------ DATA TO PROCESS ------

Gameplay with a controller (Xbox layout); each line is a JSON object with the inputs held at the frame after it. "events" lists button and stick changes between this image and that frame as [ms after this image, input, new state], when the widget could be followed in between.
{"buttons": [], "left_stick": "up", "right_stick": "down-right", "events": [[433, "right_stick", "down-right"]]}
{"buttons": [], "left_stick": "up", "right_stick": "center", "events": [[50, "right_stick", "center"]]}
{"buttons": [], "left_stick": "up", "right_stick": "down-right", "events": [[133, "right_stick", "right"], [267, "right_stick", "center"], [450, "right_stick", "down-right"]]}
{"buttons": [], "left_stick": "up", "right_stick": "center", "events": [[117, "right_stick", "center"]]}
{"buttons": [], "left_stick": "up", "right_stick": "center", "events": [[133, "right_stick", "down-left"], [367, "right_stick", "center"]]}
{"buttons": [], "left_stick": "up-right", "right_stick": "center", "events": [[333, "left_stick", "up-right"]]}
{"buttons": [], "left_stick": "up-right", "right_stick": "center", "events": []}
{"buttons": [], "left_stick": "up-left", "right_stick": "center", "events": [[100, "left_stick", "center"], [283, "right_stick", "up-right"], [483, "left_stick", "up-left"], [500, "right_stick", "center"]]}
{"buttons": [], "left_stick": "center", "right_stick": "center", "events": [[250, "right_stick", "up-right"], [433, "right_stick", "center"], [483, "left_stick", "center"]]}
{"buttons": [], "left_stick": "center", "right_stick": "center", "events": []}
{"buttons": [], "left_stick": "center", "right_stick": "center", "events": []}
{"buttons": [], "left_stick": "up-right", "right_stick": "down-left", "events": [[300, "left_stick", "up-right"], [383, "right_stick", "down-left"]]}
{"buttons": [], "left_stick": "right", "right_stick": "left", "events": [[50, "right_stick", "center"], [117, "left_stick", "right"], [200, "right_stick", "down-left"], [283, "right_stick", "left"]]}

------

> **PROMPT**
Retype each of the preceding records exactly as printed.

> **WRITTEN SOLUTION**
Gameplay with a controller (Xbox layout); each line is a JSON object with the inputs held at the frame after it. "events" lists button and stick changes between this image and that frame as [ms after this image, input, new state], when the widget could be followed in between.
{"buttons": [], "left_stick": "up", "right_stick": "down-right", "events": [[433, "right_stick", "down-right"]]}
{"buttons": [], "left_stick": "up", "right_stick": "center", "events": [[50, "right_stick", "center"]]}
{"buttons": [], "left_stick": "up", "right_stick": "down-right", "events": [[133, "right_stick", "right"], [267, "right_stick", "center"], [450, "right_stick", "down-right"]]}
{"buttons": [], "left_stick": "up", "right_stick": "center", "events": [[117, "right_stick", "center"]]}
{"buttons": [], "left_stick": "up", "right_stick": "center", "events": [[133, "right_stick", "down-left"], [367, "right_stick", "center"]]}
{"buttons": [], "left_stick": "up-right", "right_stick": "center", "events": [[333, "left_stick", "up-right"]]}
{"buttons": [], "left_stick": "up-right", "right_stick": "center", "events": []}
{"buttons": [], "left_stick": "up-left", "right_stick": "center", "events": [[100, "left_stick", "center"], [283, "right_stick", "up-right"], [483, "left_stick", "up-left"], [500, "right_stick", "center"]]}
{"buttons": [], "left_stick": "center", "right_stick": "center", "events": [[250, "right_stick", "up-right"], [433, "right_stick", "center"], [483, "left_stick", "center"]]}
{"buttons": [], "left_stick": "center", "right_stick": "center", "events": []}
{"buttons": [], "left_stick": "center", "right_stick": "center", "events": []}
{"buttons": [], "left_stick": "up-right", "right_stick": "down-left", "events": [[300, "left_stick", "up-right"], [383, "right_stick", "down-left"]]}
{"buttons": [], "left_stick": "right", "right_stick": "left", "events": [[50, "right_stick", "center"], [117, "left_stick", "right"], [200, "right_stick", "down-left"], [283, "right_stick", "left"]]}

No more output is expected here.